Pues bien, por alguna razón, o ironía del destino, medio siglo después, relacioné a estos pistoleros de Hollywood, con algunos muchachos del presente digital, con quienes me topo a diario. Pero esta vez, me vi en el lugar de los acribillados. Entonces, el script cambió.
Fue decisivo y terrible, a la vez. En cuanto logré verlos, quiero decir, calibrarlos (creo que eran tres o cuatro, en la mesa contigua, con sus Macs, de policarbonato, ya desenfundados), se me antojaron como unos pistoleros, pero venidos del futuro. Algo así. Matadores de la Era Informática (¡tan lejana de mi Pleistoceno natal!). Criaturas de un Big Bang binario, ocurrido hace nada. Esos muchachotes – me dije – son la antesala del Homo Deus, siguiendo el vaticinio de Harari; en consecuencia, son la precuela de una raza de inmortales. Es espeluznante, por donde se mire.
No tienen pinta de duros, como los forajidos de Dodge City o Tombstone. Ni de lejos. Por el contrario, todos, o casi todos ellos, se mueven, entre nosotros, con un aire pacífico y gentil, una máscara apacible y un andar macilento, de herbívoro superior. Aquí, en este punto, un detalle no menor: en su mirada existe, incluso, un no sé qué de ternura, algo distante, frío quizás, con una pizca de extrañeza o lástima, pero ternura al fin.

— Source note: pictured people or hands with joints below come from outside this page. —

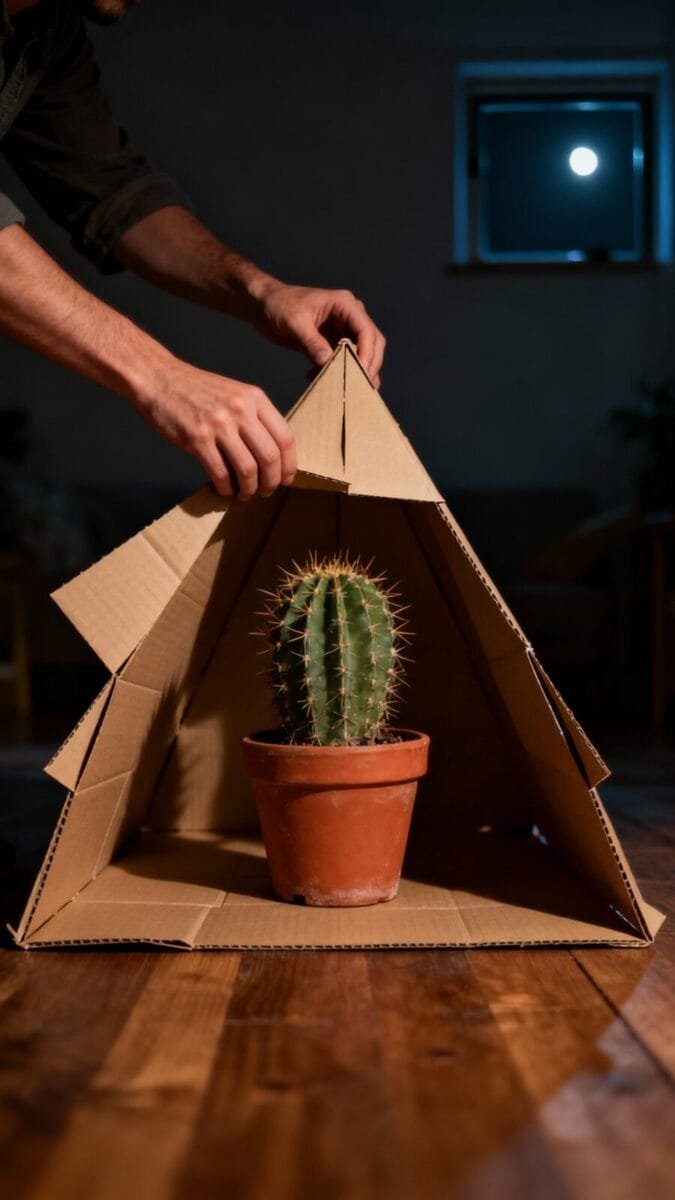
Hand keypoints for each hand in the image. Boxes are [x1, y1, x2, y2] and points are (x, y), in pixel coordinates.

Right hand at [134, 357, 295, 498]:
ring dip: (249, 489)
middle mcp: (241, 409)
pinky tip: (223, 489)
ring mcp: (219, 423)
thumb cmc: (196, 390)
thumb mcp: (234, 394)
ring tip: (244, 494)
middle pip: (270, 457)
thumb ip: (254, 418)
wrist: (158, 378)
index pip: (285, 438)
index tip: (285, 480)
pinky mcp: (197, 437)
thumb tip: (270, 456)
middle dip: (271, 482)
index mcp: (255, 398)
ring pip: (248, 469)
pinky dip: (225, 487)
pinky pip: (220, 472)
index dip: (289, 465)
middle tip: (265, 492)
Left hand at [252, 280, 385, 388]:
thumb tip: (328, 362)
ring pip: (360, 354)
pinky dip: (337, 372)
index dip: (367, 353)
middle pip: (371, 343)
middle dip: (367, 366)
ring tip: (340, 386)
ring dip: (352, 372)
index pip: (366, 330)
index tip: (360, 373)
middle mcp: (349, 316)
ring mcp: (343, 330)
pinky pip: (344, 361)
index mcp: (344, 304)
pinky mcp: (334, 343)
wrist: (264, 306)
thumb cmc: (278, 305)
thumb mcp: (294, 322)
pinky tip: (318, 378)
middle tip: (357, 387)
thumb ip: (311, 342)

Sin embargo, este último detalle los vuelve – a ojos de mi especie, sobreviviente, a lo bestia, de la Era Analógica- más aterradores aún. No por lo que exudan, como he dicho, sino por lo que representan. Es lo que hay en ellos, bajo de esa apariencia de chicos buenos – y por Dios que pueden serlo, no digo que no -, puesto que son criaturas del porvenir, cien por cien. No tienen un solo átomo en el pasado. Viven en un futuro perpetuo. Comen y respiran futuro. Es más, para ellos – no pueden ocultarlo – todo pasado fue vergonzante. Rupestre. Intolerable. Pues bien, yo provengo de ese pasado – créanme que tiemblo al decirlo -, y más temprano que tarde, como todo neandertal, caeré en su cuenta.
Está escrito, por fuera son unos pimpollos. No portan un Colt ni nada semejante. Pero, ¡cuidado!, esto no quiere decir que vayan desarmados. Por el contrario. En el interior de esa inocente y hasta preescolar mochila, que siempre les cuelga de un hombro, portan su propio Peacemaker. Su Winchester digital.
Reitero, no tienen cara de fosa, al estilo Lee van Cleef o Ernest Borgnine. Sus rostros solo hablan de mansedumbre y, en ocasiones, de una peregrina turbación, como todavía anclados a una adolescencia, tal vez onanista, pero no violenta ni rencorosa. No vienen de ninguna guerra, de ningún Sename sobre la tierra, sino directo de sus habitaciones de púberes. Confortables. Herméticas. No obstante, debo insistir en este aviso, e insistiré hasta mi último pataleo: son temibles. Son implacables. Donde ponen el ojo…
Y hablando de ojos – reparemos, por vez postrera, en el espejo de sus almas -, te enfocan, mansamente, con cierta piedad – piedad digital, no cristiana, se entiende -, y en ese preciso instante, sencillamente, te eliminan de pantalla. Te borran. Te despachan. En ese teclado virtual, que es su corazón, los pistoleros digitales, en cuanto te enfocan (hablo por los últimos neandertales), con total tranquilidad y a sangre fría, sin dejar de sonreír, aprietan “supr”. Sin asco.